Grahame Codd, Managing Partner from Irwin Mitchell in Manchester, said: “We are very proud to be supporting the bursary for the Back-Up Trust. We deal with people on a daily basis who are living with the consequences of spinal injuries.”
“The work the charity does is invaluable to people with such injuries, providing them with opportunities to build their confidence and surpass their own expectations of what they can do in a positive and enjoyable way.”
Bea Richardson, fundraising manager at the Back-Up Trust said: “It means a great deal to receive the sponsorship from Irwin Mitchell as this enables us to support more people with spinal cord injury to surpass their aspirations.
“Back-Up courses can be a life changing experience for participants but are also expensive to run. All support, that helps us to achieve our aims of spinally injured people pushing outside their comfort zone, is very important.
“The money we received is being utilised to provide bursary places for people with spinal cord injury (SCI) to attend our courses.

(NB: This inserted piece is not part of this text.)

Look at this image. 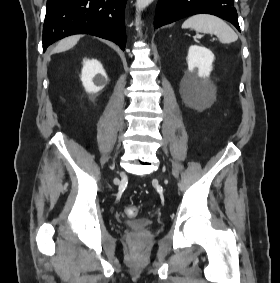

We usually ask people to make a donation towards the costs of their place but not everyone is in a position to do so – the Irwin Mitchell Bursary allows us to reach those who require a course place, regardless of ability to contribute.”
Bea added: “For those who are benefiting I think the bursary is a great idea, as often people are uncomfortable thinking that as a charity, we are providing something ‘free’ – this way they know that a company has used some of its money to enable them to attend the course, rather than us using charity funds.